Текст для разбора.
....
Для театральной сцены Смоктуновскому голоса не хватало, и этот недостаток – отсутствие напора, силы, густой звучности – он возмещал полнотой и оркестровым разнообразием сценической речи. Он заставляет себя слушать, ловить еле заметные призвуки, следить за угасанием слов, вникать в паузы, смиряет со своими разреженными ритмами. Он извлекает волнующую выразительность из тихих и слабонежных слов, но при всей музыкальности голоса его нельзя назвать певучим. Речь остается речью, наполненной приметами дыхания, молчания, желания сказать, ломкими линиями интонаций, живыми «знаками препинания», отражающей непосредственность чувств говорящего человека[922].
Горфункель интерпретирует оригинальность темпоритмов Смоктуновского как сценическое приспособление, как прием отстранения от временно исчерпавшего себя жизнеподобия[923]. Эту манеру перенес на экран театральный режиссер Анатолий Эфрос, который занял Смоктуновского в его первой большой кинороли «Високосный год» (1961) и срежиссировал его голосовое появление в фильме подчеркнуто эффектно.
В этой первой сцене – как и во всем фильме – Эфрос не отходит от установившейся нормы подкладывания музыки под диалог. Вся сцена идет в сопровождении веселой новогодней мелодии, под которую Елена Фадеева в роли матери интонирует свои бытовые вопросы. Однако Смоктуновский сбивает этот музыкальный мелодизм. Появляясь в кадре, он очень долго, почти две минуты, молчит, потом подходит к зеркалу, пробует голос, как инструмент, проверяя, как он звучит и ложится ли он на роль. Он прочищает горло, высовывает язык, издает неясные звуки. Этот трюк – «обнажение приема» – мотивирован тем, что герой простужен и хрипит, но эта бытовая мотивировка хриплости такая же натурализация приема, как куриные косточки во рту у Брандо. Смоктуновский громко набирает воздух и подчеркивает слабость своего оргáна как клиническое отклонение от нормы, вызванное болезнью. Но притушенность не мешает четкой артикуляции. Еще больше формирует его голосовую маску медленный темп и сломанная неопределенная интонация без явственных подъемов и опусканий голоса. Мелодика остается монотонной, не энергичной, как будто он говорит с самим собой. Актер может замереть в середине предложения и, продолжая его, как будто не знает, как он его закончит. Звук повисает в воздухе, что воспринимается как неадекватность реакций, непопадание и несовпадение с общим ритмом сцены. Для подобной манеры говорить и интонировать необходимо было по-иному писать диалоги с неоконченными предложениями, с неритмическими паузами. При этом важна оценка героя внутри нарратива. В фильме «Високосный год» герой Смоктуновского одет в черное, как экзистенциалист. Женщины ему докучают. Работа тем более. Желание его героя отдыхать в Гаграх, обедать в ресторане и выиграть в лотерею одновременно с нежеланием жениться на забеременевшей девушке вызывает недоумение у его родителей и криминализируется в сюжете. Пятью годами позже, в «Июльском дожде» (1966), это уже знаки поведения среднего советского научного сотрудника.
Поразительно, что и Брандо и Смоктуновский после этих современных ролей, оцененных как натуралистические и бытовые, были приглашены на шекспировские стихотворные роли.
Брандо – после плебейских героев, не умеющих правильно говорить по-английски, – играл Марка Антония в «Юлии Цезаре» (1953) и перенял поющую роль в фильме «Парни и куколки» (1955). Режиссер обоих фильмов, Джозеф Манкиевич, не побоялся поставить его рядом с Фрэнком Синатрой в мюзикле и с Джоном Гилгудом, знаменитым своим виртуозным владением голосом и артикуляционной техникой в шекспировских ролях.
....
Исходные данные.
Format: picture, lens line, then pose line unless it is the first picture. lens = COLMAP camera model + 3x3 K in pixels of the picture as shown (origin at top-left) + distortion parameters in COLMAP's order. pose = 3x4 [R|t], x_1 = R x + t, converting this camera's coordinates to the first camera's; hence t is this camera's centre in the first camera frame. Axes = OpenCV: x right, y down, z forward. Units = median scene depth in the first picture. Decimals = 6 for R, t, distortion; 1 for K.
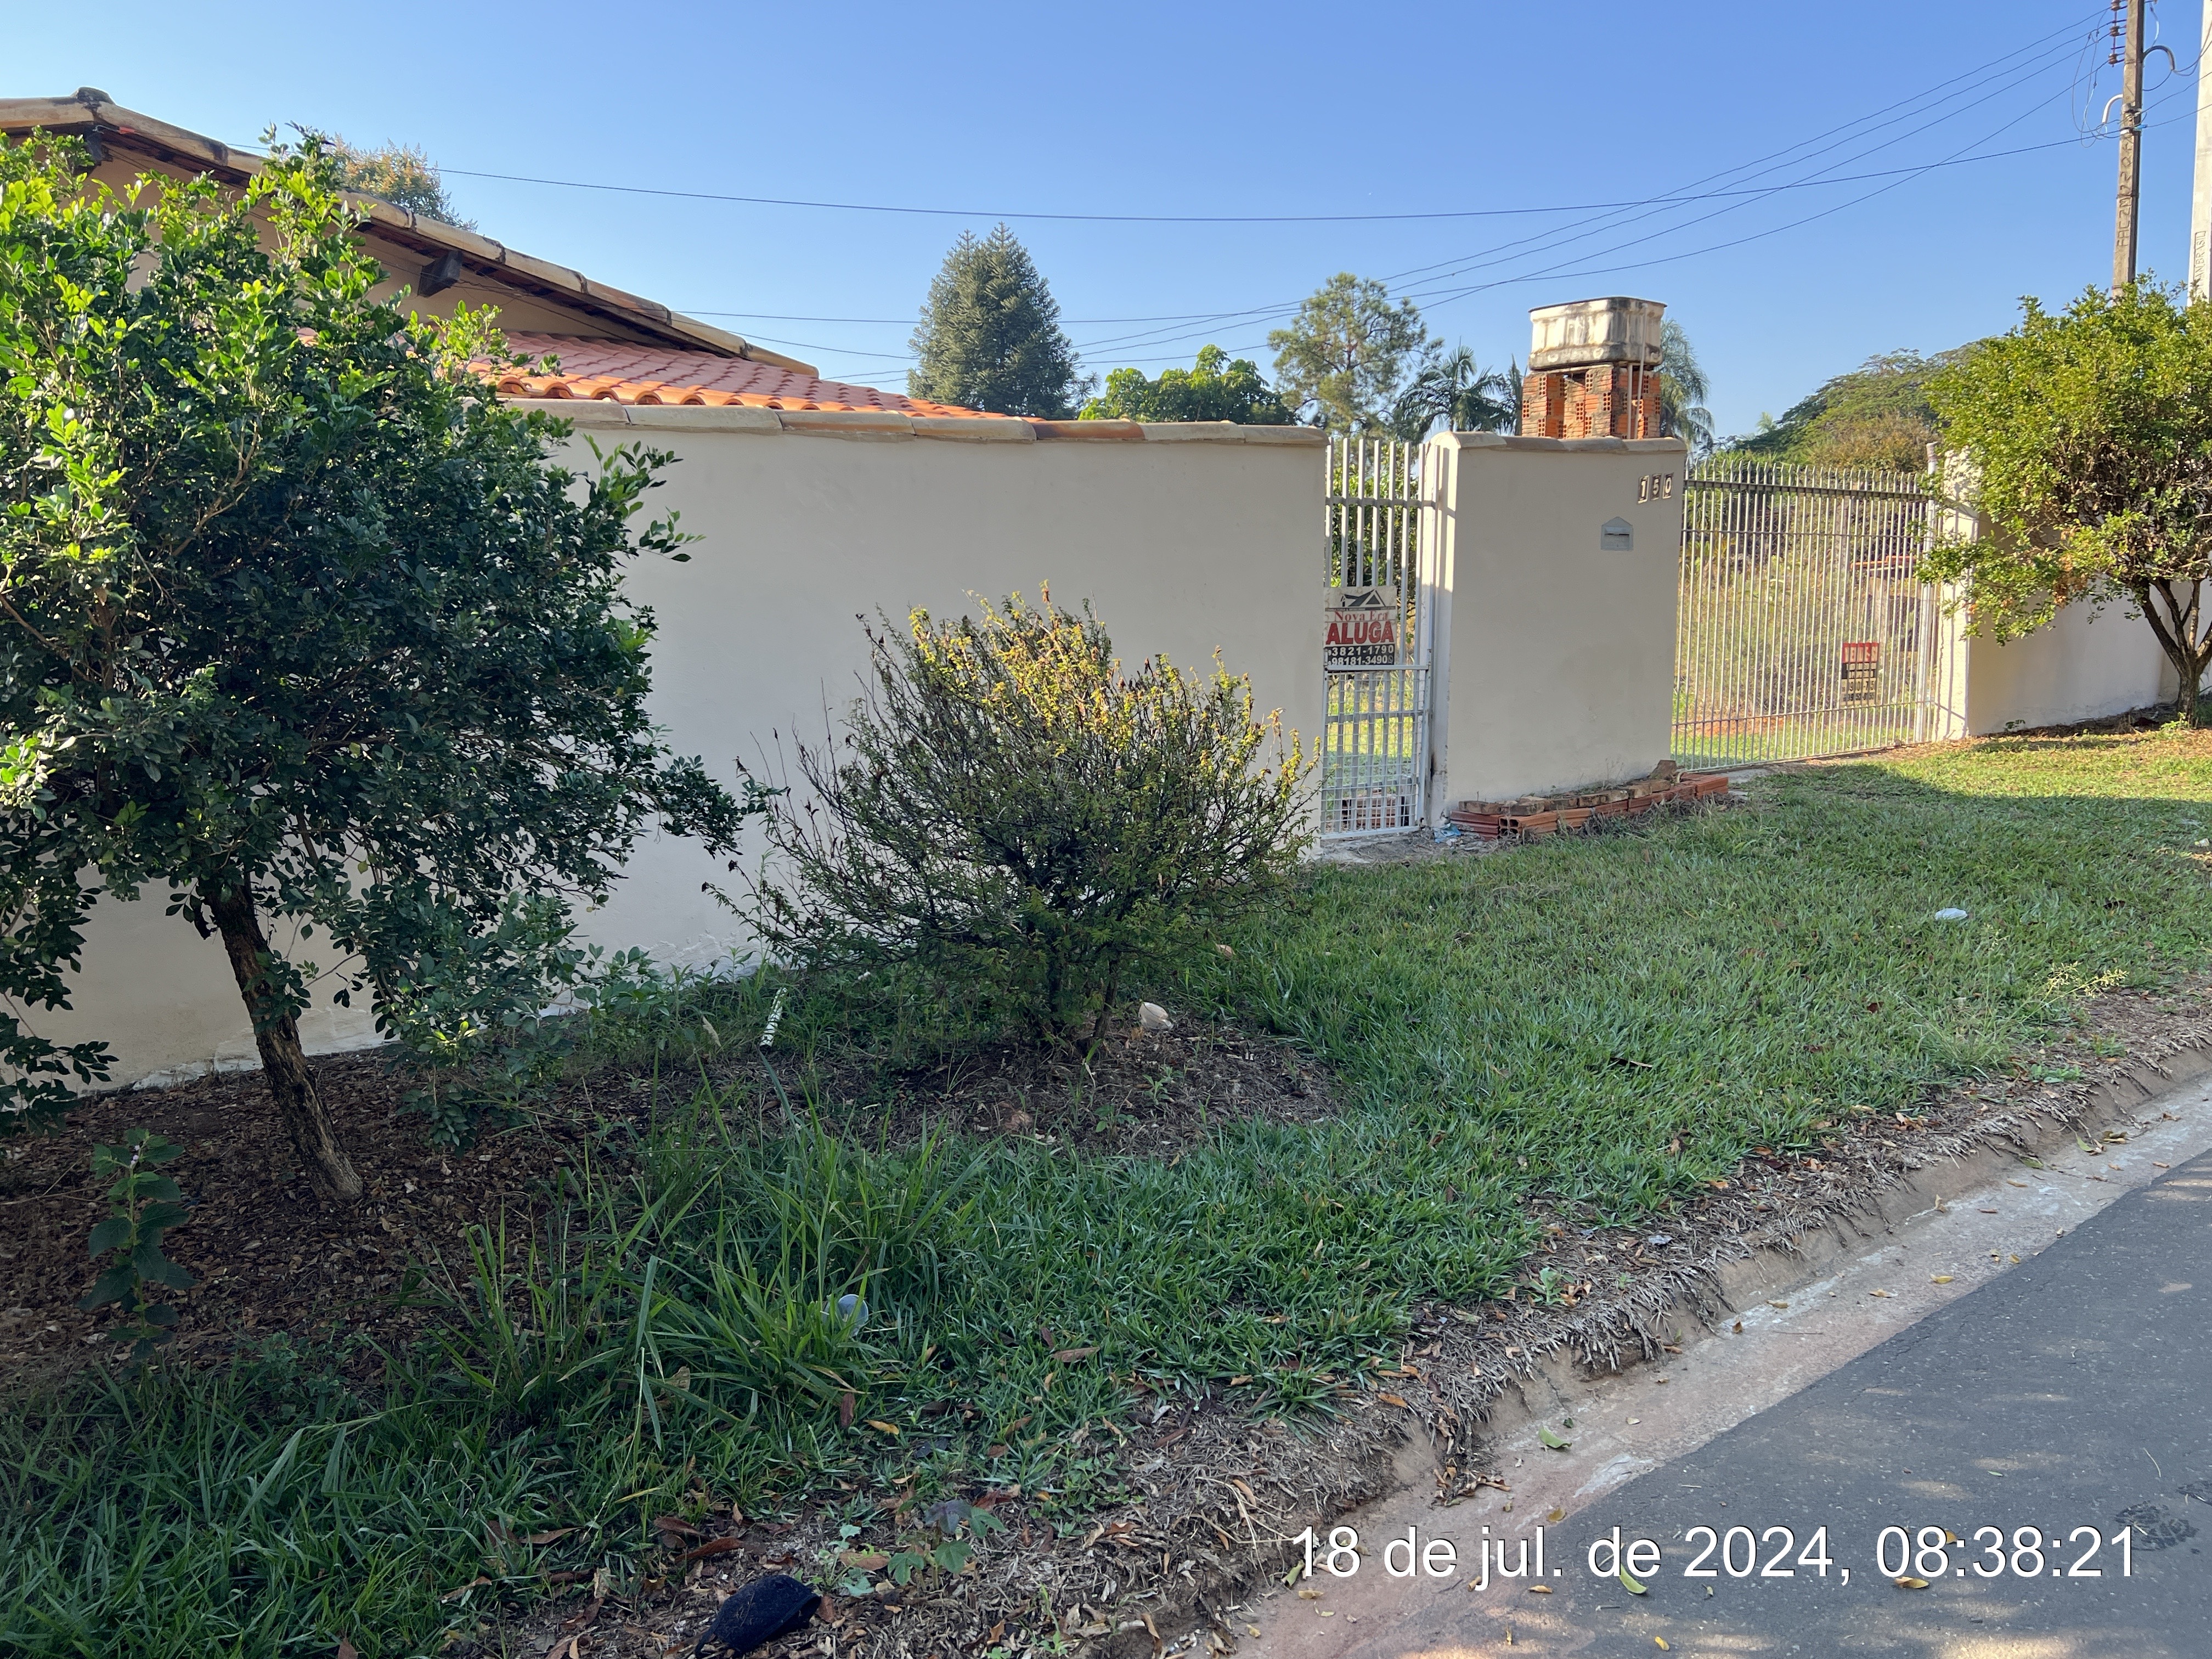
....
Задание.
Ответьте на вопросы по отрывку о голосе Смоктуновского, пометив ответы теми же буквами.
(а) Кто из режиссеров занял Смоктуновского в его первой большой кинороли и как назывался этот фильм?
(б) Сколько времени герой Смоктуновского молчит, появившись в кадре в первой сцене?
(в) Какую роль Брандо сыграл в «Юлии Цезаре»?

Ответ.
(а) Анатолий Эфрос, фильм «Високосный год» (1961).
(б) Почти две минуты.
(в) Роль Марка Антония.